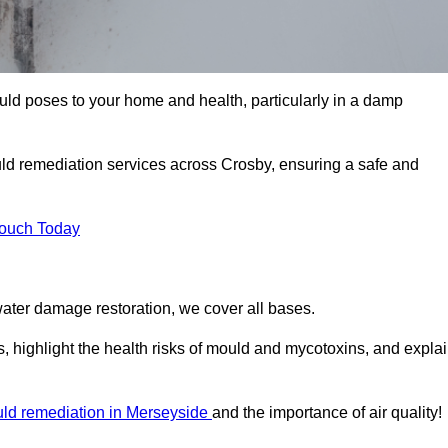
uld poses to your home and health, particularly in a damp
ld remediation services across Crosby, ensuring a safe and
Touch Today
ater damage restoration, we cover all bases.
, highlight the health risks of mould and mycotoxins, and expla
ld remediation in Merseyside
and the importance of air quality!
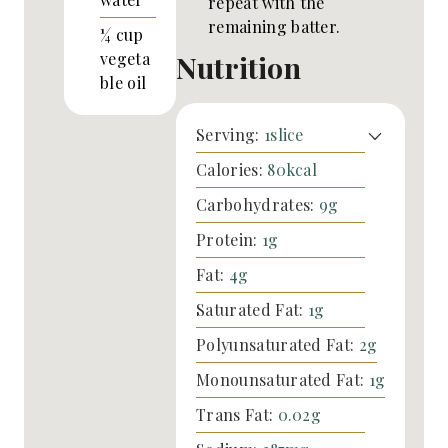
repeat with the
remaining batter.
¼
cup
Nutrition
vegeta
ble oil
Serving:
1
slice
Calories:
80
kcal
Carbohydrates:
9
g
Protein:
1
g
Fat:
4
g
Saturated Fat:
1
g
Polyunsaturated Fat:
2
g
Monounsaturated Fat:
1
g
Trans Fat:
0.02
g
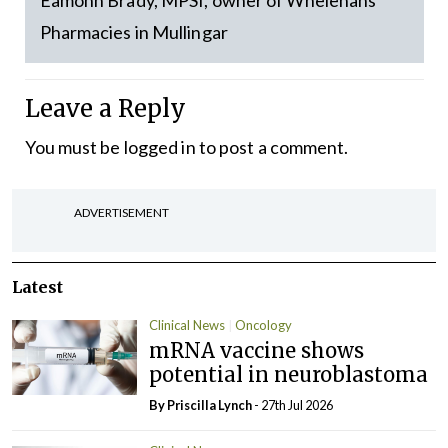
Eamonn Brady, MPSI, owner of Whelehans
Pharmacies in Mullingar
Leave a Reply
You must be
logged in
to post a comment.
ADVERTISEMENT
Latest
Clinical News
Oncology
mRNA vaccine shows
potential in neuroblastoma
By
Priscilla Lynch
- 27th Jul 2026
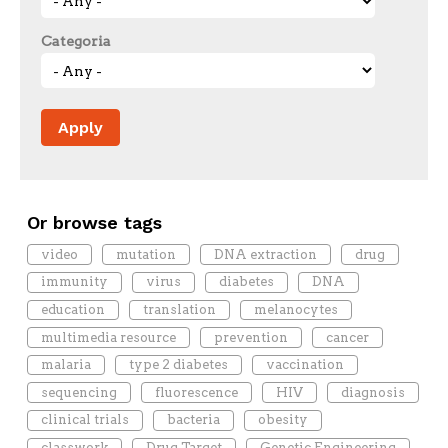
Categoria
Or browse tags
video
mutation
DNA extraction
drug
immunity
virus
diabetes
DNA
education
translation
melanocytes
multimedia resource
prevention
cancer
malaria
type 2 diabetes
vaccination
sequencing
fluorescence
HIV
diagnosis
clinical trials
bacteria
obesity
classwork
Drug Target
Genetic Engineering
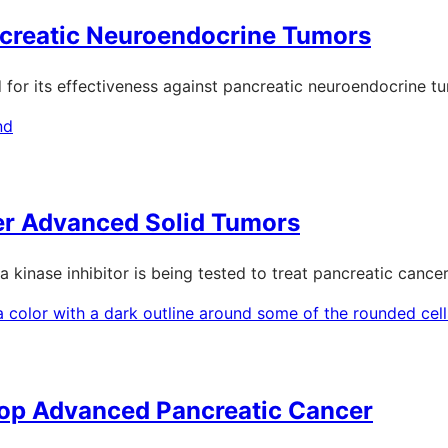
creatic Neuroendocrine Tumors
ted for its effectiveness against pancreatic neuroendocrine 
her Advanced Solid Tumors
 a kinase inhibitor is being tested to treat pancreatic cancer
top Advanced Pancreatic Cancer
+-------+
▶ [What to produce]: List every line from the entries above in which "Advanced" appears.

▶ [Final answer]:
her Advanced Solid Tumors
top Advanced Pancreatic Cancer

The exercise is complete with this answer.